Data provided:

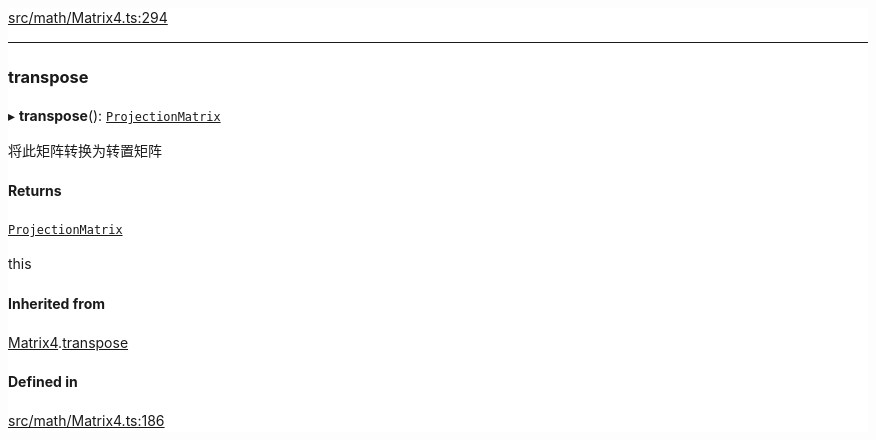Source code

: [src/math/Matrix4.ts:294](https://github.com/sakitam-gis/vis-engine/blob/master/src/math/Matrix4.ts?at&#x3D;4124c8d#line&#x3D;294)

___

### transpose

▸ **transpose**(): [`ProjectionMatrix`](ProjectionMatrix.md)

将此矩阵转换为转置矩阵

#### Returns

[`ProjectionMatrix`](ProjectionMatrix.md)

this

#### Inherited from

[Matrix4](Matrix4.md).[transpose](Matrix4.md#transpose)

#### Defined in

[src/math/Matrix4.ts:186](https://github.com/sakitam-gis/vis-engine/blob/master/src/math/Matrix4.ts?at&#x3D;4124c8d#line&#x3D;186)
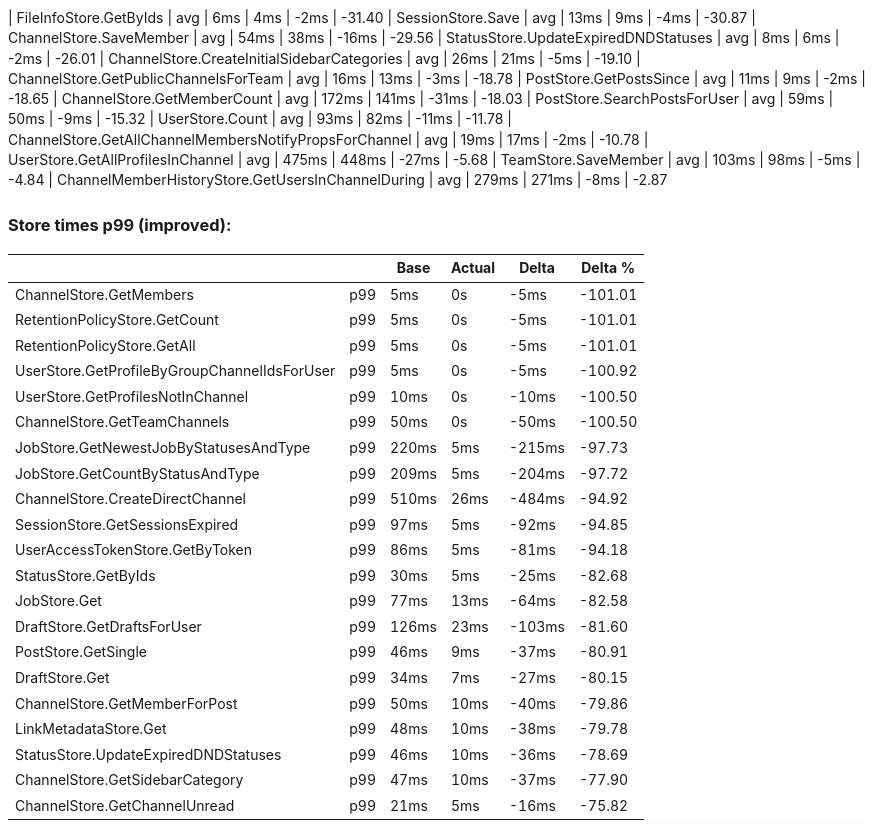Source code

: | FileInfoStore.GetByIds | avg | 6ms | 4ms | -2ms | -31.40
| SessionStore.Save | avg | 13ms | 9ms | -4ms | -30.87
| ChannelStore.SaveMember | avg | 54ms | 38ms | -16ms | -29.56
| StatusStore.UpdateExpiredDNDStatuses | avg | 8ms | 6ms | -2ms | -26.01
| ChannelStore.CreateInitialSidebarCategories | avg | 26ms | 21ms | -5ms | -19.10
| ChannelStore.GetPublicChannelsForTeam | avg | 16ms | 13ms | -3ms | -18.78
| PostStore.GetPostsSince | avg | 11ms | 9ms | -2ms | -18.65
| ChannelStore.GetMemberCount | avg | 172ms | 141ms | -31ms | -18.03
| PostStore.SearchPostsForUser | avg | 59ms | 50ms | -9ms | -15.32
| UserStore.Count | avg | 93ms | 82ms | -11ms | -11.78
| ChannelStore.GetAllChannelMembersNotifyPropsForChannel | avg | 19ms | 17ms | -2ms | -10.78
| UserStore.GetAllProfilesInChannel | avg | 475ms | 448ms | -27ms | -5.68
| TeamStore.SaveMember | avg | 103ms | 98ms | -5ms | -4.84
| ChannelMemberHistoryStore.GetUsersInChannelDuring | avg | 279ms | 271ms | -8ms | -2.87
### Store times p99 (improved):
| | | Base | Actual | Delta | Delta % |
| --- | --- | --- | --- | --- | --- |
| ChannelStore.GetMembers | p99 | 5ms | 0s | -5ms | -101.01
| RetentionPolicyStore.GetCount | p99 | 5ms | 0s | -5ms | -101.01
| RetentionPolicyStore.GetAll | p99 | 5ms | 0s | -5ms | -101.01
| UserStore.GetProfileByGroupChannelIdsForUser | p99 | 5ms | 0s | -5ms | -100.92
| UserStore.GetProfilesNotInChannel | p99 | 10ms | 0s | -10ms | -100.50
| ChannelStore.GetTeamChannels | p99 | 50ms | 0s | -50ms | -100.50
| JobStore.GetNewestJobByStatusesAndType | p99 | 220ms | 5ms | -215ms | -97.73
| JobStore.GetCountByStatusAndType | p99 | 209ms | 5ms | -204ms | -97.72
| ChannelStore.CreateDirectChannel | p99 | 510ms | 26ms | -484ms | -94.92
| SessionStore.GetSessionsExpired | p99 | 97ms | 5ms | -92ms | -94.85
| UserAccessTokenStore.GetByToken | p99 | 86ms | 5ms | -81ms | -94.18
| StatusStore.GetByIds | p99 | 30ms | 5ms | -25ms | -82.68
| JobStore.Get | p99 | 77ms | 13ms | -64ms | -82.58
| DraftStore.GetDraftsForUser | p99 | 126ms | 23ms | -103ms | -81.60
| PostStore.GetSingle | p99 | 46ms | 9ms | -37ms | -80.91
| DraftStore.Get | p99 | 34ms | 7ms | -27ms | -80.15
| ChannelStore.GetMemberForPost | p99 | 50ms | 10ms | -40ms | -79.86
| LinkMetadataStore.Get | p99 | 48ms | 10ms | -38ms | -79.78
| StatusStore.UpdateExpiredDNDStatuses | p99 | 46ms | 10ms | -36ms | -78.69
| ChannelStore.GetSidebarCategory | p99 | 47ms | 10ms | -37ms | -77.90
| ChannelStore.GetChannelUnread | p99 | 21ms | 5ms | -16ms | -75.82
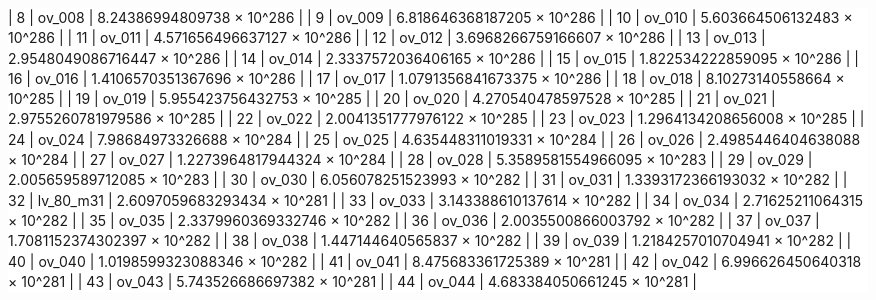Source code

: | 8 | ov_008 | 8.24386994809738 × 10^286 |
| 9 | ov_009 | 6.818646368187205 × 10^286 |
| 10 | ov_010 | 5.603664506132483 × 10^286 |
| 11 | ov_011 | 4.571656496637127 × 10^286 |
| 12 | ov_012 | 3.6968266759166607 × 10^286 |
| 13 | ov_013 | 2.9548049086716447 × 10^286 |
| 14 | ov_014 | 2.3337572036406165 × 10^286 |
| 15 | ov_015 | 1.822534222859095 × 10^286 |
| 16 | ov_016 | 1.4106570351367696 × 10^286 |
| 17 | ov_017 | 1.0791356841673375 × 10^286 |
| 18 | ov_018 | 8.10273140558664 × 10^285 |
| 19 | ov_019 | 5.955423756432753 × 10^285 |
| 20 | ov_020 | 4.270540478597528 × 10^285 |
| 21 | ov_021 | 2.9755260781979586 × 10^285 |
| 22 | ov_022 | 2.0041351777976122 × 10^285 |
| 23 | ov_023 | 1.2964134208656008 × 10^285 |
| 24 | ov_024 | 7.98684973326688 × 10^284 |
| 25 | ov_025 | 4.635448311019331 × 10^284 |
| 26 | ov_026 | 2.4985446404638088 × 10^284 |
| 27 | ov_027 | 1.2273964817944324 × 10^284 |
| 28 | ov_028 | 5.3589581554966095 × 10^283 |
| 29 | ov_029 | 2.005659589712085 × 10^283 |
| 30 | ov_030 | 6.056078251523993 × 10^282 |
| 31 | ov_031 | 1.3393172366193032 × 10^282 |
| 32 | lv_80_m31 | 2.6097059683293434 × 10^281 |
| 33 | ov_033 | 3.143388610137614 × 10^282 |
| 34 | ov_034 | 2.71625211064315 × 10^282 |
| 35 | ov_035 | 2.3379960369332746 × 10^282 |
| 36 | ov_036 | 2.0035500866003792 × 10^282 |
| 37 | ov_037 | 1.7081152374302397 × 10^282 |
| 38 | ov_038 | 1.447144640565837 × 10^282 |
| 39 | ov_039 | 1.2184257010704941 × 10^282 |
| 40 | ov_040 | 1.0198599323088346 × 10^282 |
| 41 | ov_041 | 8.475683361725389 × 10^281 |
| 42 | ov_042 | 6.996626450640318 × 10^281 |
| 43 | ov_043 | 5.743526686697382 × 10^281 |
| 44 | ov_044 | 4.683384050661245 × 10^281 |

Task directions: No line before the one containing "3.6968266759166607 × 10^286 |" should be copied; restate that line and all the rest through the end of the data above word for word.

Task answer:
| 12 | ov_012 | 3.6968266759166607 × 10^286 |
| 13 | ov_013 | 2.9548049086716447 × 10^286 |
| 14 | ov_014 | 2.3337572036406165 × 10^286 |
| 15 | ov_015 | 1.822534222859095 × 10^286 |
| 16 | ov_016 | 1.4106570351367696 × 10^286 |
| 17 | ov_017 | 1.0791356841673375 × 10^286 |
| 18 | ov_018 | 8.10273140558664 × 10^285 |
| 19 | ov_019 | 5.955423756432753 × 10^285 |
| 20 | ov_020 | 4.270540478597528 × 10^285 |
| 21 | ov_021 | 2.9755260781979586 × 10^285 |
| 22 | ov_022 | 2.0041351777976122 × 10^285 |
| 23 | ov_023 | 1.2964134208656008 × 10^285 |
| 24 | ov_024 | 7.98684973326688 × 10^284 |
| 25 | ov_025 | 4.635448311019331 × 10^284 |
| 26 | ov_026 | 2.4985446404638088 × 10^284 |
| 27 | ov_027 | 1.2273964817944324 × 10^284 |
| 28 | ov_028 | 5.3589581554966095 × 10^283 |
| 29 | ov_029 | 2.005659589712085 × 10^283 |
| 30 | ov_030 | 6.056078251523993 × 10^282 |
| 31 | ov_031 | 1.3393172366193032 × 10^282 |
| 32 | lv_80_m31 | 2.6097059683293434 × 10^281 |
| 33 | ov_033 | 3.143388610137614 × 10^282 |
| 34 | ov_034 | 2.71625211064315 × 10^282 |
| 35 | ov_035 | 2.3379960369332746 × 10^282 |
| 36 | ov_036 | 2.0035500866003792 × 10^282 |
| 37 | ov_037 | 1.7081152374302397 × 10^282 |
| 38 | ov_038 | 1.447144640565837 × 10^282 |
| 39 | ov_039 | 1.2184257010704941 × 10^282 |
| 40 | ov_040 | 1.0198599323088346 × 10^282 |
| 41 | ov_041 | 8.475683361725389 × 10^281 |
| 42 | ov_042 | 6.996626450640318 × 10^281 |
| 43 | ov_043 | 5.743526686697382 × 10^281 |
| 44 | ov_044 | 4.683384050661245 × 10^281 |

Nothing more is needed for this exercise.